• Task description
Report each line of the records below that holds the word "lines".
======
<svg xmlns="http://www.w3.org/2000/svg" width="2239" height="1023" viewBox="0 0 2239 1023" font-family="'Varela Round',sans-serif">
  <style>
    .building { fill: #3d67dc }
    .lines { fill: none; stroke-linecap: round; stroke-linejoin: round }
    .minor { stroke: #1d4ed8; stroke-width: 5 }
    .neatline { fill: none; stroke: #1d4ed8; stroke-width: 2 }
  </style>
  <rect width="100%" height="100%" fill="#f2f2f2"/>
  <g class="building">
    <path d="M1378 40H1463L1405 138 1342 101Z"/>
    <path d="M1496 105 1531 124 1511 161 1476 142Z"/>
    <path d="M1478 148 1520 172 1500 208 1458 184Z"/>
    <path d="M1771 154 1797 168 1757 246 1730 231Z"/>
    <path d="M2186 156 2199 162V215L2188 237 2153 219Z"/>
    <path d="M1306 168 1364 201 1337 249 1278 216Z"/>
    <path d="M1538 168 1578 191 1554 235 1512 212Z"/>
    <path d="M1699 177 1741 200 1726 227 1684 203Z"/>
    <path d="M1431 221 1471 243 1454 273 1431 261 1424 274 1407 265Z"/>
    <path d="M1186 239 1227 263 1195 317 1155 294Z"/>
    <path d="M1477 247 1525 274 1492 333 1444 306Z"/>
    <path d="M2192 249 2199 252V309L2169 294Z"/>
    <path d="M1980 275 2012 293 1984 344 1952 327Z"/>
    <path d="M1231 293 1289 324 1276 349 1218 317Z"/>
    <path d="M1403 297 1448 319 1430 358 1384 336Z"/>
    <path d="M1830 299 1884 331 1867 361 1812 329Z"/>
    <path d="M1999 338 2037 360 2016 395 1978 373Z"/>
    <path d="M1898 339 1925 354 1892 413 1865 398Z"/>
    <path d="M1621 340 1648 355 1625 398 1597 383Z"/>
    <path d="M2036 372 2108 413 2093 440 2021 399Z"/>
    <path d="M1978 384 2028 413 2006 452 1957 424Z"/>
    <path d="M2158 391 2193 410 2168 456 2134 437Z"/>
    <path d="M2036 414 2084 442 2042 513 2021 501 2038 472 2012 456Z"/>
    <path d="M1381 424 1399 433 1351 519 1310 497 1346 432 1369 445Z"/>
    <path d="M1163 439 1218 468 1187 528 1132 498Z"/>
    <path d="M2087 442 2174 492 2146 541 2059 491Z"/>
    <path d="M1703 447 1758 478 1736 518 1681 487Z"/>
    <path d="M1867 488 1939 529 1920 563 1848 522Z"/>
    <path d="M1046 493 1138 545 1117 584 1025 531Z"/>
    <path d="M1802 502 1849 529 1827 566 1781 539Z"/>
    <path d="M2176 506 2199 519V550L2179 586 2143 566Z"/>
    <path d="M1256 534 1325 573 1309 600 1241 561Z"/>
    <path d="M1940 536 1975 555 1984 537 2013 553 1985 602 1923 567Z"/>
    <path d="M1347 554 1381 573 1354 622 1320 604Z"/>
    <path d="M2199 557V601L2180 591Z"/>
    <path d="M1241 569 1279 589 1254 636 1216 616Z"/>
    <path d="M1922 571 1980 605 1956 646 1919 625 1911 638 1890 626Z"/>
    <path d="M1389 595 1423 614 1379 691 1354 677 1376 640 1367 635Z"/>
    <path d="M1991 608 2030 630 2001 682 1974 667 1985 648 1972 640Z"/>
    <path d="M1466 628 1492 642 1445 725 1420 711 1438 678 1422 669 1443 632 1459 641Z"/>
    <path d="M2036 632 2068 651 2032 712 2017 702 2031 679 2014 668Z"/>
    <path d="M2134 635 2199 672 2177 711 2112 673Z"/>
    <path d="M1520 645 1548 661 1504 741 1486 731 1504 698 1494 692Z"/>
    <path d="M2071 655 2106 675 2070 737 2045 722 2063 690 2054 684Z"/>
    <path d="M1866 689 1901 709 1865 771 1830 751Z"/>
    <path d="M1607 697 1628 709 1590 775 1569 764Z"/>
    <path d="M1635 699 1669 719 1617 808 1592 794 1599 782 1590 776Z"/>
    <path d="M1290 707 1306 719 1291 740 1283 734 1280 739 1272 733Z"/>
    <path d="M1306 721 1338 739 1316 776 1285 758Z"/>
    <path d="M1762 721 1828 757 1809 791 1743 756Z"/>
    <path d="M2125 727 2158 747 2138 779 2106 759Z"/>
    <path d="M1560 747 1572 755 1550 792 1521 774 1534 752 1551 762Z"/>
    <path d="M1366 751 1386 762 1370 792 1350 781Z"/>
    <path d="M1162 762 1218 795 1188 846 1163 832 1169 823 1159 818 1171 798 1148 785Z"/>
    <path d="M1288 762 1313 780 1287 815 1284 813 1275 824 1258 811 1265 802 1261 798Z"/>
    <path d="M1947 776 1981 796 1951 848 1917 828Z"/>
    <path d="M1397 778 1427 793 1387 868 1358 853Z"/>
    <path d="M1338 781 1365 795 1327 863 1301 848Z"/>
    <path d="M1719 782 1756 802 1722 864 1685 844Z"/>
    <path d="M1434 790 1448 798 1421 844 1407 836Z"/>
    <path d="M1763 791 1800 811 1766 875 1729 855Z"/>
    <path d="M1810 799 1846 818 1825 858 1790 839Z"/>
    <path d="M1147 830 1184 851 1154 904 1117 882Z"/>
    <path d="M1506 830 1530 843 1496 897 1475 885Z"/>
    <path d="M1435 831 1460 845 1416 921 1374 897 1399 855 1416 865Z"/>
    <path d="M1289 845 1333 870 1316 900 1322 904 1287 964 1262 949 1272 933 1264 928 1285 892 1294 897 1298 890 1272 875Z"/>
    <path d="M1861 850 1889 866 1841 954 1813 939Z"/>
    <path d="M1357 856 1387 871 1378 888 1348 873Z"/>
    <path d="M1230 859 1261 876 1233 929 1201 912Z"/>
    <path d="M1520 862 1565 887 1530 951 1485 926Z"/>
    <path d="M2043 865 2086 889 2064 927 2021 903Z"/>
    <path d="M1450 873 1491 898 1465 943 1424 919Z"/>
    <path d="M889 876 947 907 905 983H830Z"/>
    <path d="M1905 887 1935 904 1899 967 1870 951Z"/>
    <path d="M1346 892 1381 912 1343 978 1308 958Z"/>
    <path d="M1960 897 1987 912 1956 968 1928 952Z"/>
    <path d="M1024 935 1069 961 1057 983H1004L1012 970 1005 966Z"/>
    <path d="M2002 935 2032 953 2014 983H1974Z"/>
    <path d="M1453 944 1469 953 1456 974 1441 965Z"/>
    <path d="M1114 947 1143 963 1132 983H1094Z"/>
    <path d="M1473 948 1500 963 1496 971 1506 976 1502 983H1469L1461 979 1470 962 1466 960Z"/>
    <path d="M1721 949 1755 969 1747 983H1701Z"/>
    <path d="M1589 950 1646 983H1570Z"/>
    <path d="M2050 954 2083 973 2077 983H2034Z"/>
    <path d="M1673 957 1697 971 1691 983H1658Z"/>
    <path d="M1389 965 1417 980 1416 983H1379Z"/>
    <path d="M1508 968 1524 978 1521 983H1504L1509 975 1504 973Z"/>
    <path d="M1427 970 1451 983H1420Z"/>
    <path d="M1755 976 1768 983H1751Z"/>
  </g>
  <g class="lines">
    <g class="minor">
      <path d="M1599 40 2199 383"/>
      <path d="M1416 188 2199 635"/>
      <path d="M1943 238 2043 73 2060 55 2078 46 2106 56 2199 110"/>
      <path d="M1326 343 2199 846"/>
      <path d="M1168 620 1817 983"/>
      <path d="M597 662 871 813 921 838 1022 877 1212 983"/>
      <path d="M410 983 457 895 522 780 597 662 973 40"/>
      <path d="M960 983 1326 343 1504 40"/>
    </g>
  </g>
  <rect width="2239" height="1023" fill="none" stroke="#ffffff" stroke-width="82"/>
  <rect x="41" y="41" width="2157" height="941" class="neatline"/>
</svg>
======
• Reply to the exercise
    .lines { fill: none; stroke-linecap: round; stroke-linejoin: round }
  <g class="lines">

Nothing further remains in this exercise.